DİYARBAKIR - Gazeteci Mehmet Erol, haber takibi sırasında çekim yapmasını engelleyip, kendisini tehdit eden polisler hakkında suç duyurusunda bulundu.

Diyarbakır’da 10 Mart günü cezaevlerinde devam eden açlık grevi eylemi ile ilgili Koşuyolu Parkı'nda yapılan basın açıklamasını takip ettiği sırada çekim yapması polislerce engellenip, tehdit edilen Mezopotamya Ajansı (MA) muhabiri Mehmet Erol, sorumlu polisler hakkında suç duyurusunda bulundu. 

Maruz kaldığı engelleme ve tehdit sonrası İnsan Hakları Derneği (İHD) Diyarbakır Şubesi'ne başvurup, hukuki destek başvurusunda bulunan Erol, şikayet dosyasının hazırlanmasının ardından Diyarbakır Cumhuriyet 

Başsavcılığına görevli personel hakkında "tehdit" ve "kamu görevini kötüye kullanmak"tan suç duyurusunda bulundu. 

Dilekçesinde olay günü yaşananları anlatan Erol, parkta basın açıklamasında bulunmak isteyen grubun polislerce çembere alındığını, onları takip eden kendisi ve diğer basın mensuplarının da o anlarda yine polislerce gruptan uzaklaştırılmaya çalışıldığını kaydetti.

Grubu görüntülenmesinin polislerce fiziksel olarak engellendiğini söyleyen Erol, HDP milletvekili Remziye Tosun konuşurken, polislerin basın mensuplarından uzaklaşmalarını istediğini ifade etti. 

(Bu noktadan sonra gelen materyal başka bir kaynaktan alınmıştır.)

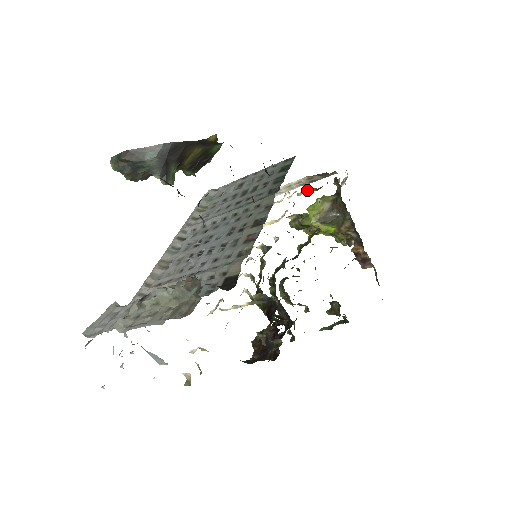
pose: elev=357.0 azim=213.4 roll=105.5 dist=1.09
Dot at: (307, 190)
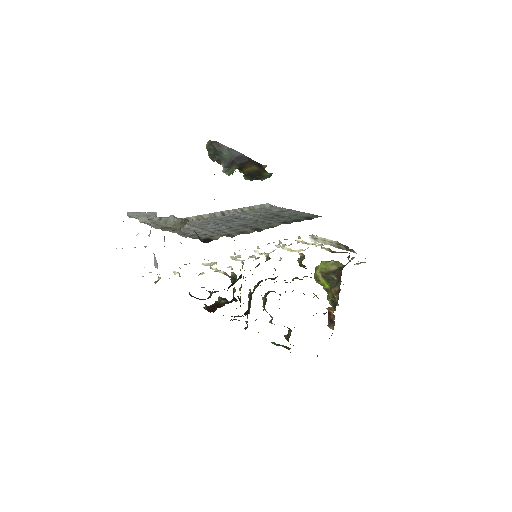
Dot at: (327, 248)
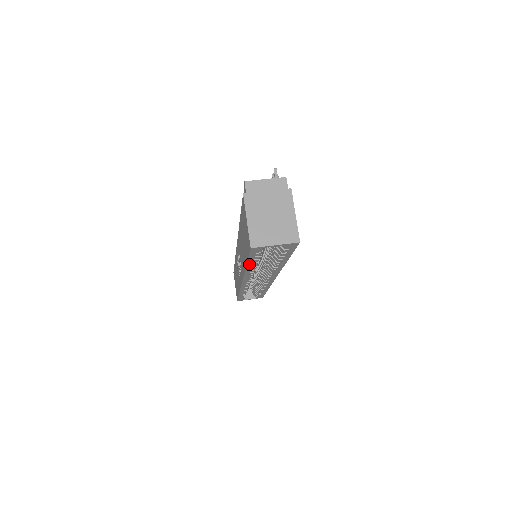
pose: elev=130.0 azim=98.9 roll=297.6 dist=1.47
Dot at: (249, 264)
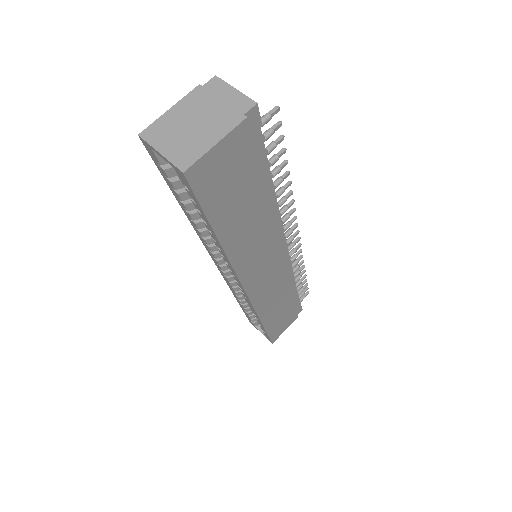
Dot at: (179, 201)
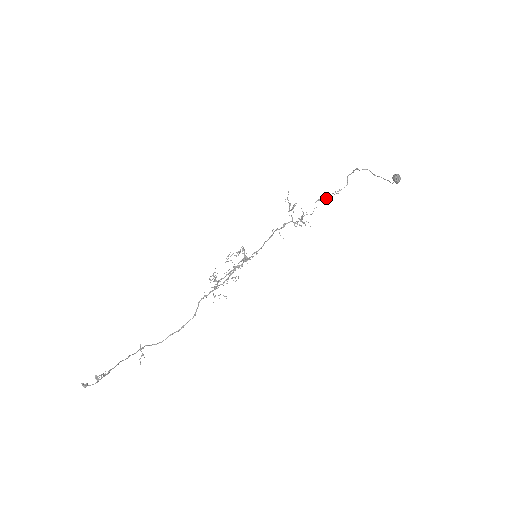
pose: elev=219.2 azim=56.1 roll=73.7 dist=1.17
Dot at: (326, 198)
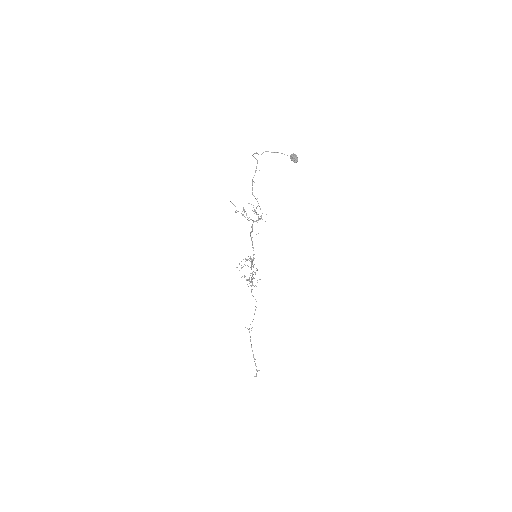
Dot at: occluded
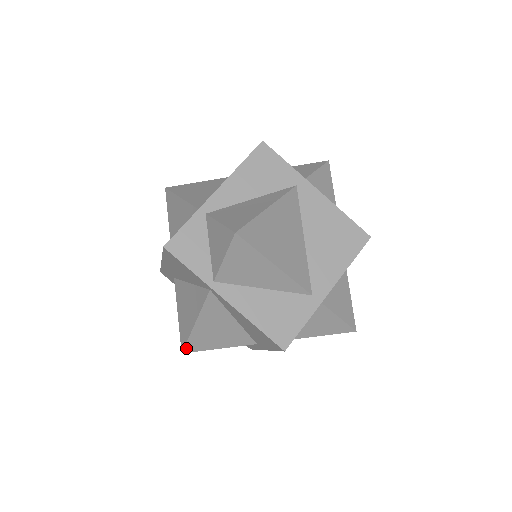
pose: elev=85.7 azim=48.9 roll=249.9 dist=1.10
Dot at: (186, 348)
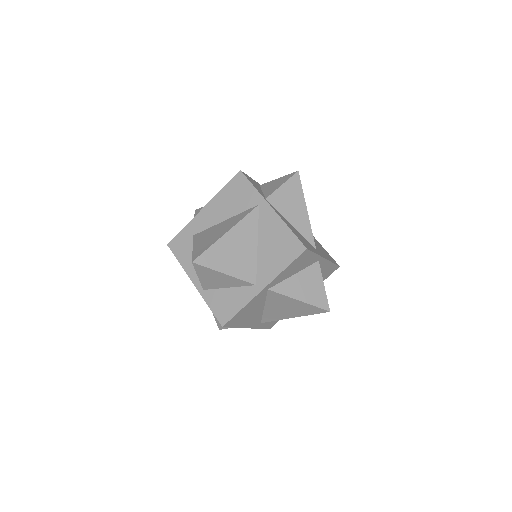
Dot at: (200, 257)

'BİR DAHA SÖYLEMEYECEĞİM' 

İtirazlarına ise tehditle karşılık verildiğini ifade eden Erol, şunları kaydetti: "Bölgeden daha fazla geriye gitmemiz durumunda çekim yapmamız mümkün değildi. Zaten polisler 'uzaklaşın, geriye çekilin, daha geriye çekilin' şeklinde baskı uyguladılar. Biz geri çekildikçe daha fazla uzaklaşmamızı istiyorlardı. Biz yeterince uzaklaştığımızı söyleyince, 'Ne kadar uzaklaşacağınıza sen karar veremezsin' şeklinde konuştular. 'Çekim yapmamızı engelleyemezsiniz' şeklinde itiraz ettiğimizde ise 'Sarı basın kartınız yok, çekim yapamazsınız' dedikten sonra polisin olduğu yerde sarı basın kartının mecburi olduğunu söyleyip, kendilerine ait görüntüler çektiğimizi iddia ederek, 'Polisleri çekemezsiniz' dediler. Biz de zaten polisleri çekmediğimizi, gazeteci olarak kamu görevinde bulunduğumuzu belirttik. Polisler ise fiziki temasla bizi daha fazla uzaklaştırmaya çalışıyorlardı. Konuşan polis bize karşı bağırarak, 'Daha fazla uzaklaşın, kaldırımın karşı tarafına geçin, bir daha söylemeyeceğim' diyerek tehdit etti. Polislerin tavrı başından itibaren tehditkardı. Bizimle konuşan bir polis vardı, fakat onunla beraber bizi zorla uzaklaştırmaya çalışan başka polisler de mevcuttu. Geriye çekilmeyeceğimiz takdirde ciddi fiziki müdahaleye maruz kalacağımız belliydi. Polis zoru altında çekim yapamayacağımız bir bölgeye kadar geri çekilmeye mecbur kaldık. Biz çekildikten sonra polisler ilk çemberin dışında daha büyük bir çember daha oluşturdular."

Bu tür olaylarla sürekli karşılaştıklarını, söz konusu olaya ilişkin görüntü kaydının da bulunduğunu dilekçesinde ifade eden Erol, polisler hakkında "tehdit" ve "kamu görevini kötüye kullanmak"tan soruşturma açılmasını talep etti.